**The tasks**.
[1] Print the stretch of the passage on China's one eating rule from "Bears are not" through "and they regurgitate.".
[2] In the passage on China's one eating rule, which country is said to prize bat meat as a pricey delicacy?
[3] Go on with the passage on China's one eating rule, picking up after its final line.

**Excerpted passage**.
The one rule of China (RW58)

Dan says that in China they have only one rule: You only eat animals if their back is to the sun! You could eat a cow or a cat, but not a bear, because a bear can rear up. John's friend once had a hairless cat that would sit there and catch a ping pong ball, but you wouldn’t eat that because its back was not to the sun. You can’t eat a gorilla, because they can also go up on their hind feet. If an animal can stand up naturally and walk around, you can’t eat it, but you could eat a snake, no problem! You can’t eat a person in China, but what if you went over to the Chinese equivalent of the Donner Pass and got snowed in?

Bears are not kosher, Dan is learning. All predatory terrestrial animals are forbidden in islam. You cannot eat a bat in Judaism, which John would not recommend in general, but in Indonesia that meat is known to be a pricey delicacy. There are not a lot of kosher people in Indonesia. Camels are forbidden in a lot of places and they are unclean animals for a lot of religions because they have cloven hoofs, they chew their cud, and they regurgitate.

John not eating potatoes (RW58)

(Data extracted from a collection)
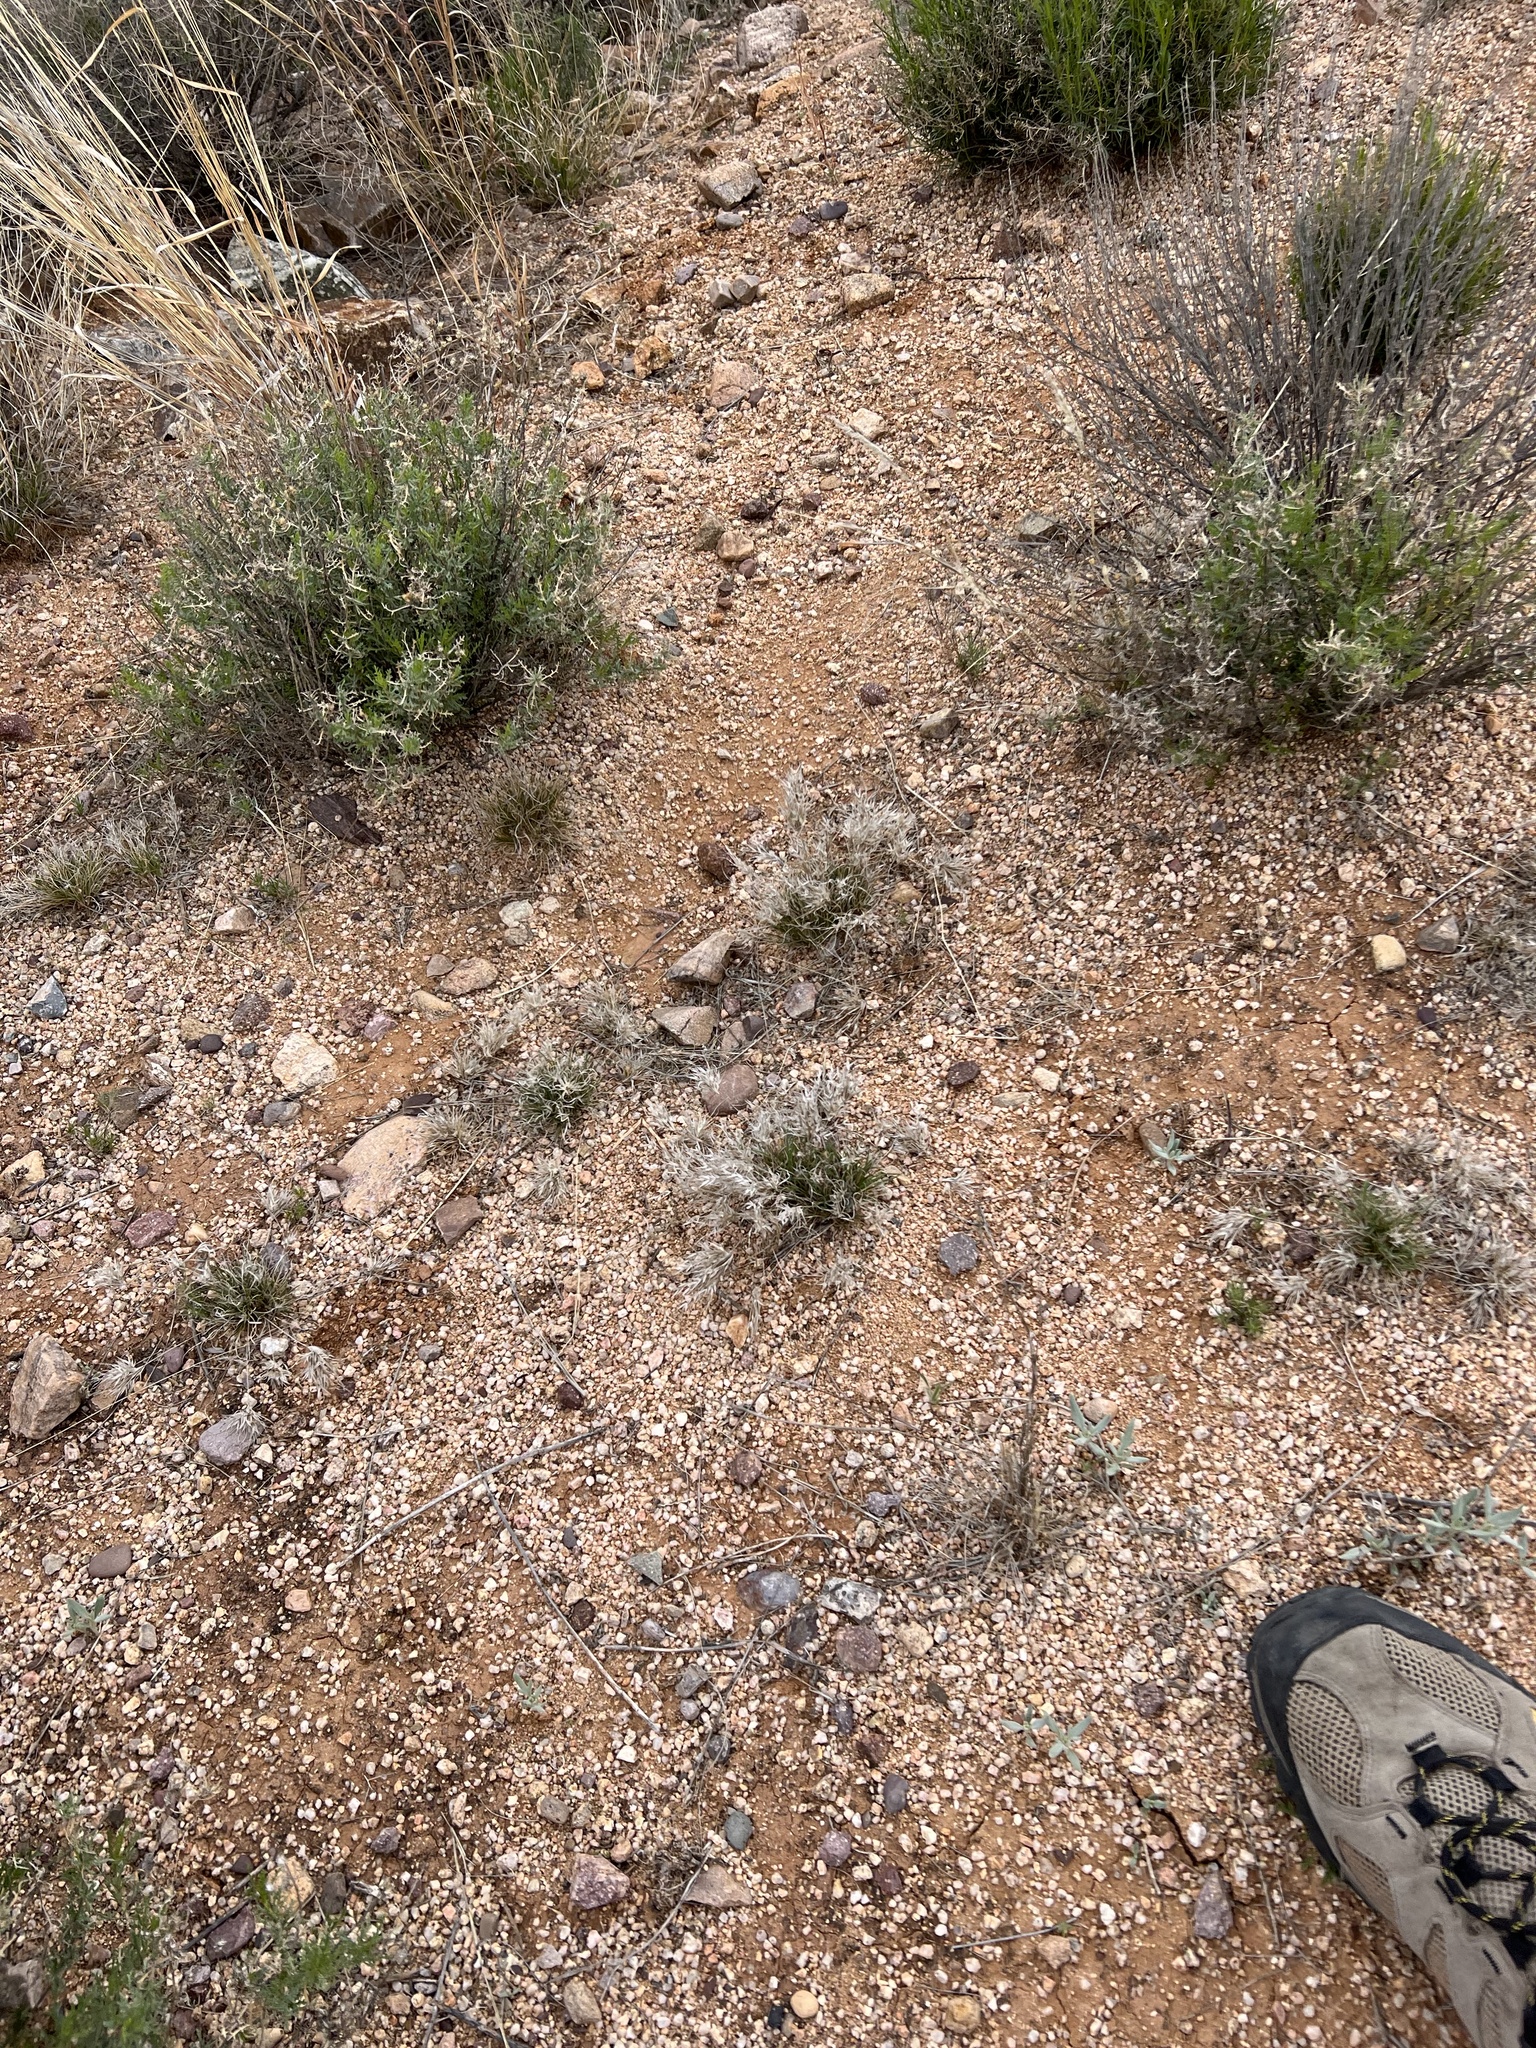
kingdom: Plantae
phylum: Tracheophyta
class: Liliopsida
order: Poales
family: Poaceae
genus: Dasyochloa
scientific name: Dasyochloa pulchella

* * *

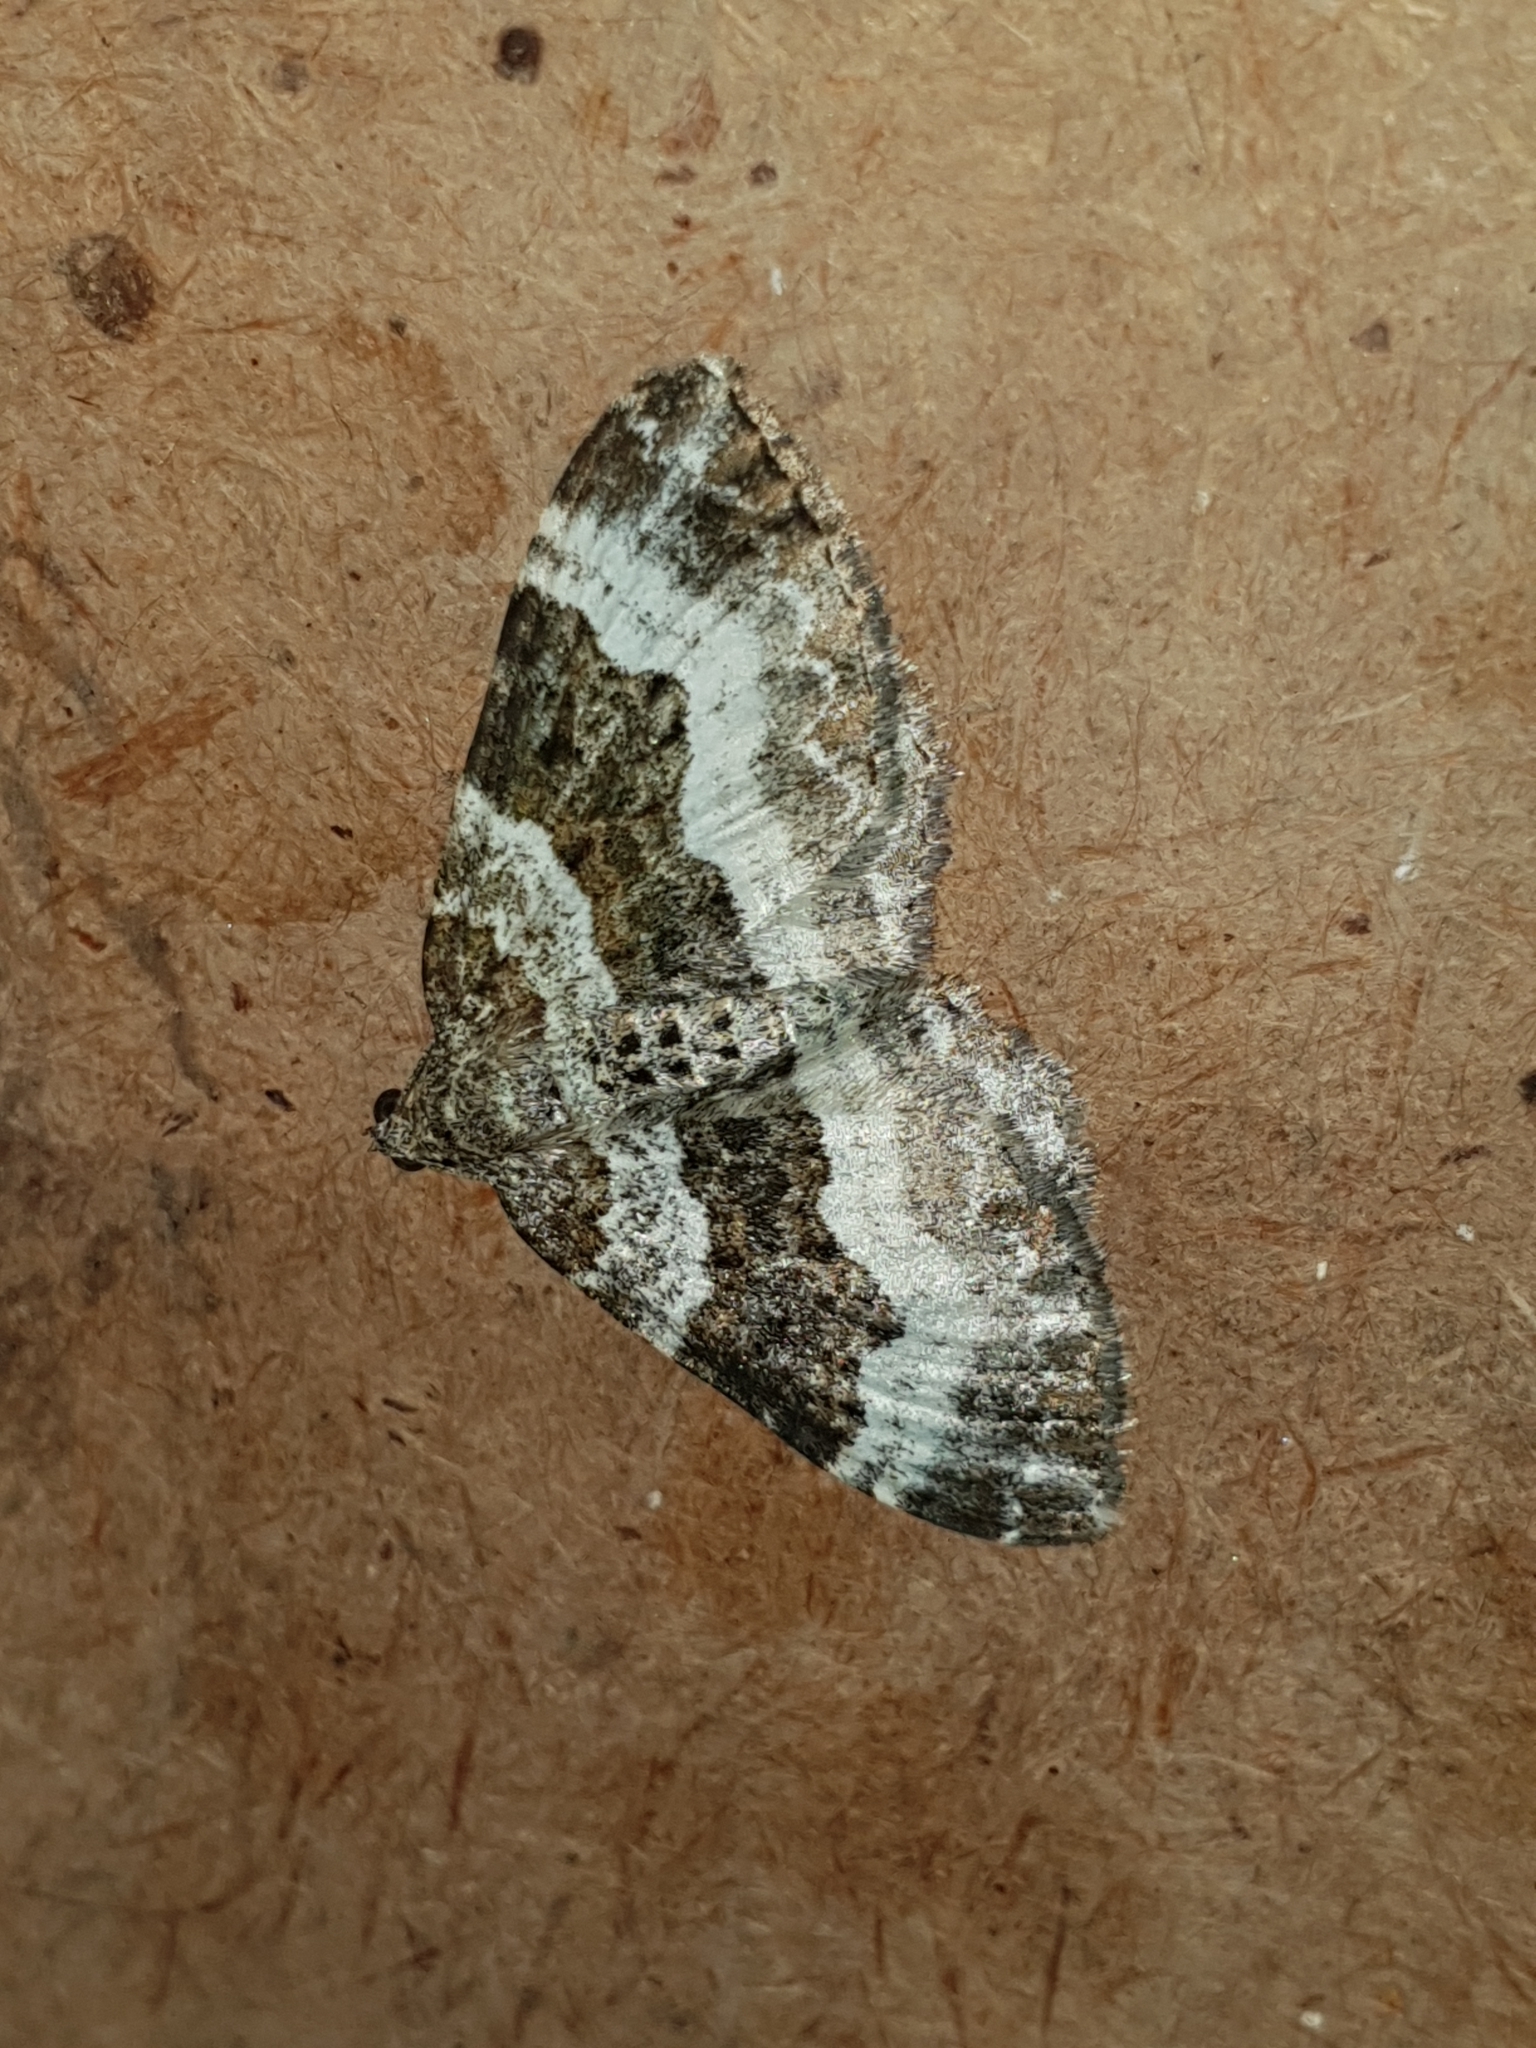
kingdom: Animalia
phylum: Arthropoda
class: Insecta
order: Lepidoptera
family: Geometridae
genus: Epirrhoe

**Task-by-task results**.
[1]
Bears are not kosher, Dan is learning. All predatory terrestrial animals are forbidden in islam. You cannot eat a bat in Judaism, which John would not recommend in general, but in Indonesia that meat is known to be a pricey delicacy. There are not a lot of kosher people in Indonesia. Camels are forbidden in a lot of places and they are unclean animals for a lot of religions because they have cloven hoofs, they chew their cud, and they regurgitate.

[2] Indonesia

[3]
John won’t eat olives, that is part of his religion. Olives and potatoes! ”What is the most common food in the Western world?” - ”Potatoes!” - ”I’m not eating that, just to be difficult!” It is John’s religion, what are you going to do? Eating potatoes is just as bad as eating a camel! The potato is the camel of American nightshade plants.

The hairless cat that caught ping pong balls (RW58)

John had a friend who had one of those hairless cats. The cat liked to chase a ping pong ball and one day when they were hanging out at his house, John happened to throw a ping pong ball just exactly right that the cat sat on its butt and caught the ping pong ball between its two front paws and then just stood there. It would then bring you the ping pong ball. This was back in one of John's previous lives where he 1) hung out in people’s apartments and just sat on the couch with them. They wouldn’t watch TV together, but they would smoke pot or just dink beer and smoke cigarettes and talk about their band. 2) John generally doesn’t hang out with people with hairless cats anymore. That was a time when anybody he knew would have a weird pet, some kind of yellow snake or some bird with a neurotic complex or a tarantula. 3) John is not in a position anymore where something would happen that would make him go ”Wooooooah!” If that happened again today, he would just go ”Haha”.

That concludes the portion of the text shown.